Richards Mark W, Butcher Adrian J, Dolphin Annette C
Laboratory of Cellular and Molecular Neuroscience, Department of Pharmacology, University College London, London WC1E 6BT, UK.
Trends Pharmacol Sci. 2004 Dec;25(12):626-32. doi: 10.1016/j.tips.2004.10.008.
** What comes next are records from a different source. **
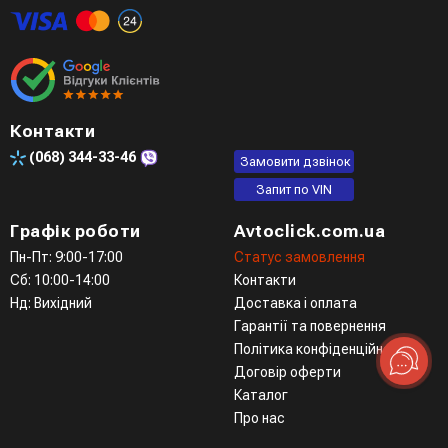
Контакти
(068)
344-33-46
Замовити дзвінок
Запит по VIN
Графік роботи
Avtoclick.com.ua
Пн-Пт: 9:00-17:00
Статус замовлення
Сб: 10:00-14:00
Контакти
Нд: Вихідний
Доставка і оплата
Гарантії та повернення
Політика конфіденційності
Договір оферти
Каталог
Про нас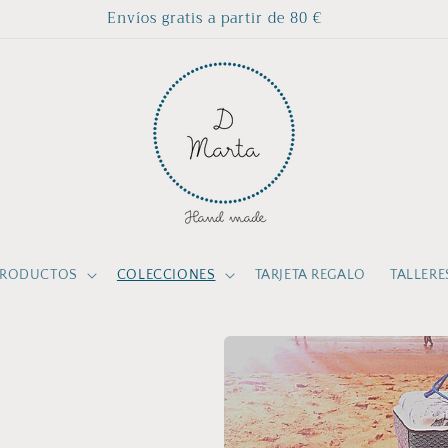
Envíos gratis a partir de 80 €
PRODUCTOS
COLECCIONES
TARJETA REGALO
TALLERE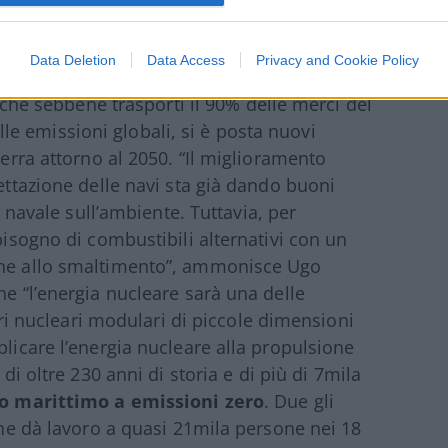
di azzerare le emissioni
Data Deletion
Data Access
Privacy and Cookie Policy
 oggi un grande consumatore di combustibili
, che sebbene trasporti il 90% delle merci del
e emissioni globali, si è posta nuovi
serra attorno al 2050. “Il miglioramento
gettazione delle navi sta già dando buoni
ia navale sull’ambiente. Tuttavia, per
bisogno di combustibili alternativi con un
ione allo smaltimento”, ammonisce Ugo
he “l’energia nucleare sarà una delle
tori nucleari modulari di piccole dimensioni
plicare l’energia nucleare alla propulsione
e di oltre 230 anni di storia e di più di 7mila
to marittimo a emissioni zero
. Due gli
 che dà lavoro a quasi 21mila persone nei 18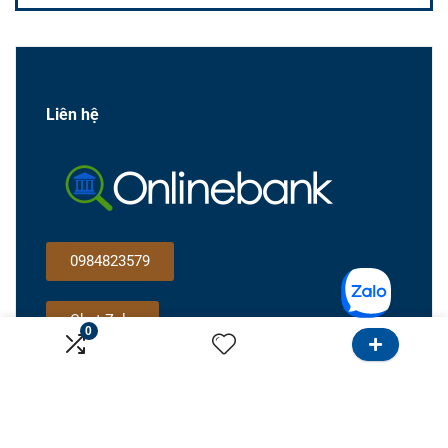
Liên hệ
0984823579
Chat Zalo
0
Gọi cho tôi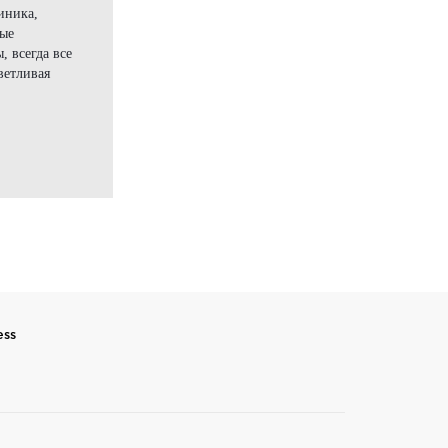
иника,
ные
, всегда все
ветливая
ess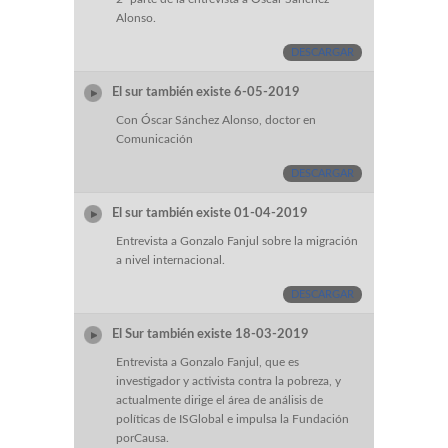
Alonso.
DESCARGAR
El sur también existe 6-05-2019
Con Óscar Sánchez Alonso, doctor en
Comunicación
DESCARGAR
El sur también existe 01-04-2019
Entrevista a Gonzalo Fanjul sobre la migración
a nivel internacional.
DESCARGAR
El Sur también existe 18-03-2019
Entrevista a Gonzalo Fanjul, que es
investigador y activista contra la pobreza, y
actualmente dirige el área de análisis de
políticas de ISGlobal e impulsa la Fundación
porCausa.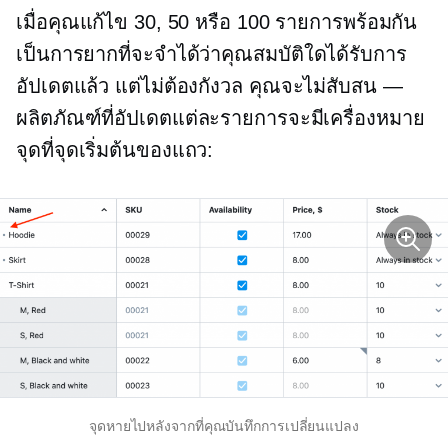
เมื่อคุณแก้ไข 30, 50 หรือ 100 รายการพร้อมกัน
เป็นการยากที่จะจำได้ว่าคุณสมบัติใดได้รับการ
อัปเดตแล้ว แต่ไม่ต้องกังวล คุณจะไม่สับสน —
ผลิตภัณฑ์ที่อัปเดตแต่ละรายการจะมีเครื่องหมาย
จุดที่จุดเริ่มต้นของแถว:
จุดหายไปหลังจากที่คุณบันทึกการเปลี่ยนแปลง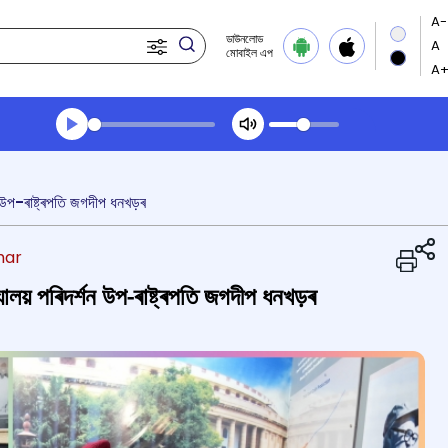
ডাউনলোড
মোবাইল এপ
Transcript summary
খেলা অডিঅ' সন্ধ্যার খবর
শন উপ-ৰাষ্ট্ৰপতি জগদীপ ধনখড়ৰ
har
্যালয় পৰিদৰ্শন উপ-ৰাষ্ট্ৰপতি জগদীপ ধনখড়ৰ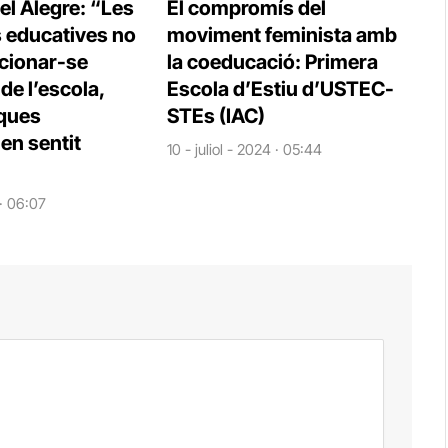
el Alegre: “Les
El compromís del
s educatives no
moviment feminista amb
cionar-se
la coeducació: Primera
e l’escola,
Escola d’Estiu d’USTEC-
iques
STEs (IAC)
en sentit
10 - juliol - 2024 · 05:44
 · 06:07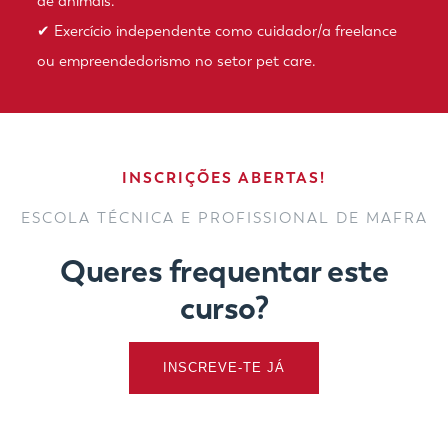
de animais.
✔ Exercício independente como cuidador/a freelance
ou empreendedorismo no setor pet care.
INSCRIÇÕES ABERTAS!
ESCOLA TÉCNICA E PROFISSIONAL DE MAFRA
Queres frequentar este
curso?
INSCREVE-TE JÁ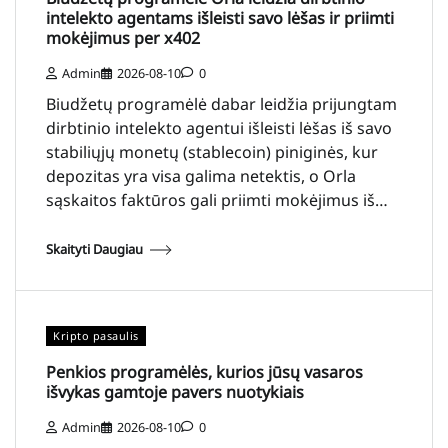
intelekto agentams išleisti savo lėšas ir priimti
mokėjimus per x402
Admin
2026-08-10
0
Biudžetų programėlė dabar leidžia prijungtam
dirbtinio intelekto agentui išleisti lėšas iš savo
stabiliųjų monetų (stablecoin) piniginės, kur
depozitas yra visa galima netektis, o Orla
sąskaitos faktūros gali priimti mokėjimus iš…
Skaityti Daugiau
Kripto pasaulis
Penkios programėlės, kurios jūsų vasaros
išvykas gamtoje pavers nuotykiais
Admin
2026-08-10
0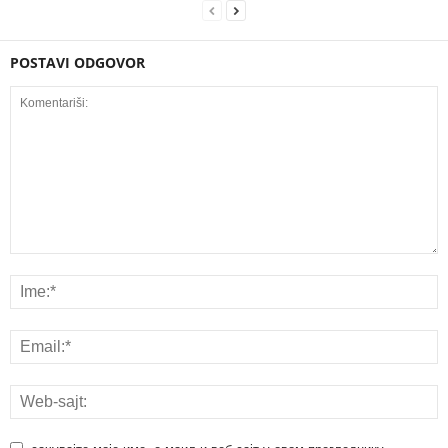
POSTAVI ODGOVOR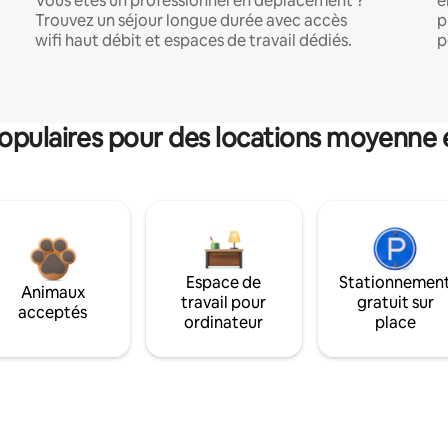
Vous êtes un professionnel en déplacement ?
e
Trouvez un séjour longue durée avec accès
p
wifi haut débit et espaces de travail dédiés.
p
pulaires pour des locations moyenne 
Espace de
Stationnemen
Animaux
travail pour
gratuit sur
acceptés
ordinateur
place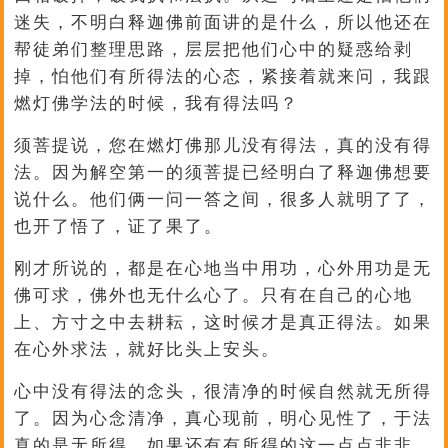
迷失，不明白释迦佛前面讲的是什么，所以他还在
帮徒弟们整理思路，层层把他们心中的疑惑给剥
掉，怕他们有所得法的心态，紧接着就来问，我跟
燃灯佛学法的时候，我有得法吗？
须菩提说，您在燃灯佛那儿没有得法，真的没有得
法。因为解空第一的须菩提已经明白了释迦佛想要
说什么。他们俩一问一答之间，很多人就明了了，
也开了悟了，证了果了。
刚才所说的，都是在心地当中用功，心外用功是无
佛可求，佛外也无什么心了。只有在自己的心地
上、方寸之中去耕耘，这时候才是真正得法。如果
在心外求法，就好比头上安头。
心中没有得法的念头，很清净的时候自然就无所得
了。因为心念清净，真心现前，明心见性了，于法
真的是无所得。如果还有有所得的这一点点非非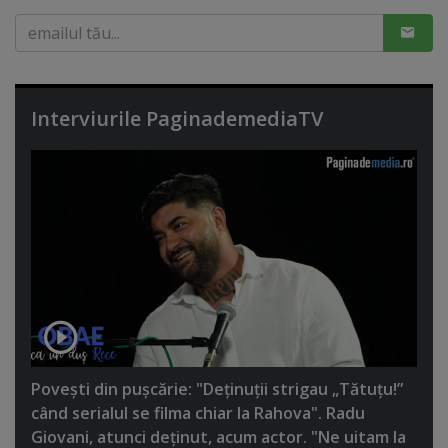
Interviurile PaginademediaTV
Poveşti din puşcărie: "Deţinuţii strigau „Tătuţu!”
când serialul se filma chiar la Rahova". Radu
Giovani, atunci deţinut, acum actor. "Ne uitam la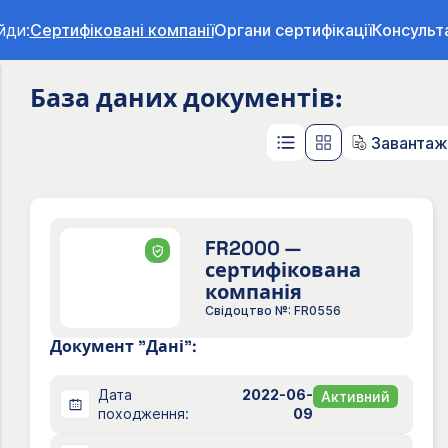
йди:
Сертифіковані компанії
Органи сертифікації
Консульт
База даних документів:
Завантажи
FR2000 —
сертифікована
компанія
Свідоцтво №: FR0556
Документ "Дані":
Дата
2022-06-
Активний
походження:
09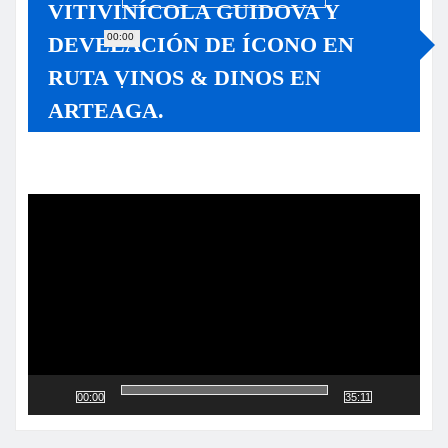
VITIVINÍCOLA GUIDOVA Y
00:00
DEVELACIÓN DE ÍCONO EN
RUTA VINOS & DINOS EN
ARTEAGA.
Reproductor
de
vídeo
00:00
35:11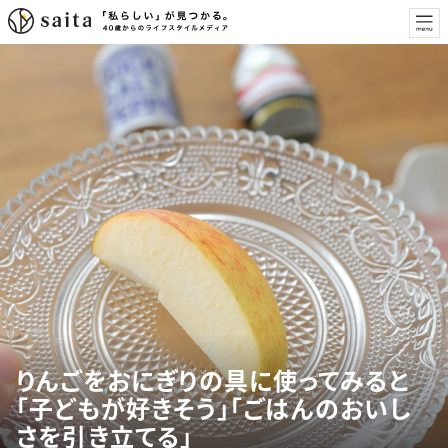
りんごをおにぎりの具に使ってみると
「子どもが好きそう」「ごはんのおいし
さを引き立てる」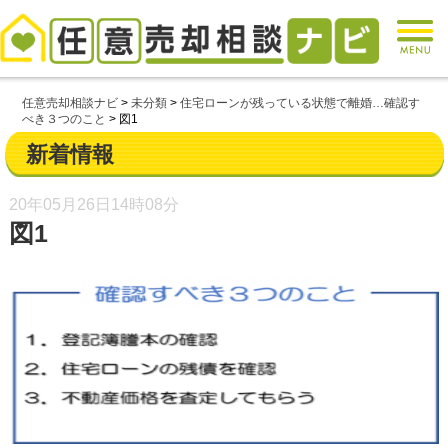
任意売却相談ナビ
>
未分類
>
住宅ローンが残っている状態で離婚…確認す
べき３つのこと
>
図1
新着情報
20年05月26日
14時08分
図1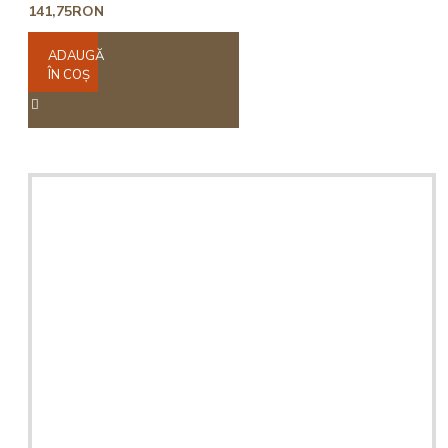
141,75RON
ADAUGĂ
ÎN COŞ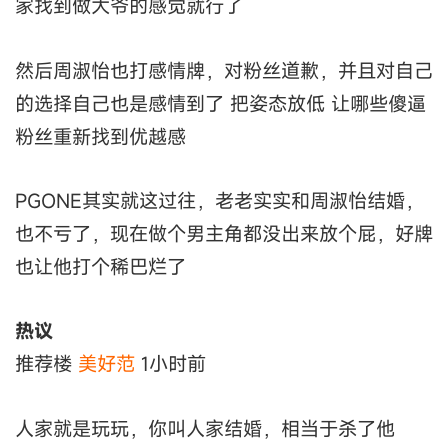
家找到做大爷的感觉就行了
然后周淑怡也打感情牌，对粉丝道歉，并且对自己
的选择自己也是感情到了 把姿态放低 让哪些傻逼
粉丝重新找到优越感
PGONE其实就这过往，老老实实和周淑怡结婚，
也不亏了，现在做个男主角都没出来放个屁，好牌
也让他打个稀巴烂了
热议
推荐楼
美好范
1小时前
人家就是玩玩，你叫人家结婚，相当于杀了他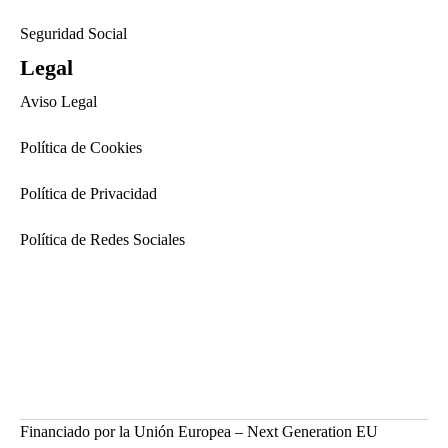
Seguridad Social
Legal
Aviso Legal
Política de Cookies
Política de Privacidad
Política de Redes Sociales
Financiado por la Unión Europea – Next Generation EU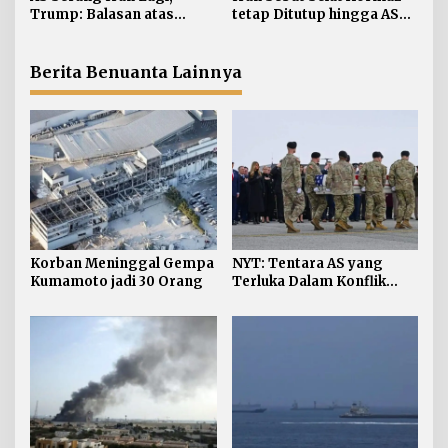
s
Trump: Balasan atas
tetap Ditutup hingga AS
Terbunuhnya Personel AS
Terima Persyaratan
Berita Benuanta Lainnya
Korban Meninggal Gempa
NYT: Tentara AS yang
Kumamoto jadi 30 Orang
Terluka Dalam Konflik
Iran Bertambah, jadi 624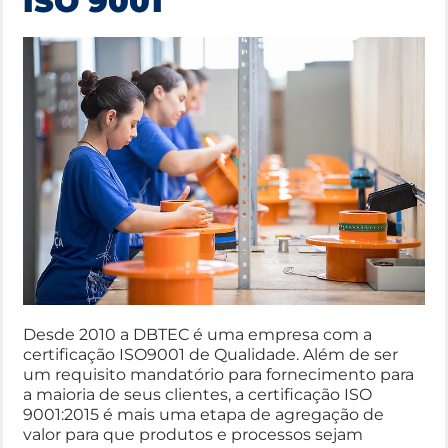
ISO 9001
Desde 2010 a DBTEC é uma empresa com a
certificação ISO9001 de Qualidade. Além de ser
um requisito mandatório para fornecimento para
a maioria de seus clientes, a certificação ISO
9001:2015 é mais uma etapa de agregação de
valor para que produtos e processos sejam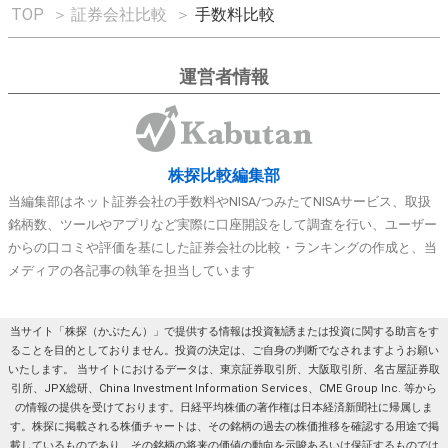
TOP
＞
証券会社比較
＞
手数料比較
運営者情報
株探比較編集部
当編集部はネット証券会社の手数料やNISA/つみたてNISAサービス、取扱
銘柄数、ツールやアプリなど実際に口座開設をして調査を行い、ユーザー
からの口コミや評価を基にした証券会社の比較・ランキングの作成と、当
メディアの各記事の執筆を担当しています
当サイト「株探（かぶたん）」で提供する情報は投資勧誘または投資に関する助言をす
ることを目的としておりません。投資の決定は、ご自身の判断でなされますようお願い
いたします。 当サイトにおけるデータは、東京証券取引所、大阪取引所、名古屋証券取
引所、JPX総研、China Investment Information Services、CME Group Inc. 等から
の情報の提供を受けております。日経平均株価の著作権は日本経済新聞社に帰属しま
す。株探に掲載される株価チャートは、その銘柄の過去の株価推移を確認する用途で掲
載しているものであり、その銘柄の将来の価値の動向を示唆あるいは保証するものでは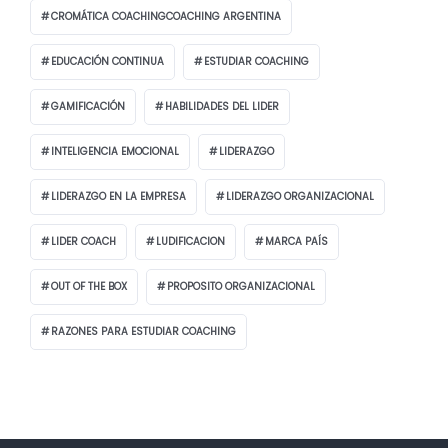
CROMÁTICA COACHINGCOACHING ARGENTINA
EDUCACIÓN CONTINUA
ESTUDIAR COACHING
GAMIFICACIÓN
HABILIDADES DEL LIDER
INTELIGENCIA EMOCIONAL
LIDERAZGO
LIDERAZGO EN LA EMPRESA
LIDERAZGO ORGANIZACIONAL
LIDER COACH
LUDIFICACION
MARCA PAÍS
OUT OF THE BOX
PROPOSITO ORGANIZACIONAL
RAZONES PARA ESTUDIAR COACHING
It has taken 17 years from the first identification of a voltage-gated Ca2+ channel (CaV) beta-subunit as a band on a gel following purification of skeletal muscle dihydropyridine (DHP) receptors in 1987 to the publication of key information on the structures of Ca2+ channel beta-subunits. Three recent X-ray crystallographic studies have now solved the structures of the core domains of three Ca2+ channel beta-subunits. In this article, the properties of these cytoplasmic auxiliary subunits will first be summarized. Then the CaVbeta structures and the information they provide regarding how these proteins interact with the CaValpha1 subunit will be discussed and the possible implications of these new data for G-protein modulation of Ca2+ channels will be examined.
从1987年首次鉴定出电压门控Ca2+通道(CaV)β亚基是骨骼肌二氢吡啶(DHP)受体纯化后凝胶上的一条带,到关于Ca2+通道β亚基结构的关键信息发表,历时17年。最近的三项X射线晶体学研究现已解析出三种Ca2+通道β亚基核心结构域的结构。在本文中,将首先总结这些胞质辅助亚基的特性。然后将讨论CaVβ结构以及它们提供的关于这些蛋白质如何与CaVα1亚基相互作用的信息,并研究这些新数据对Ca2+通道G蛋白调节的可能影响。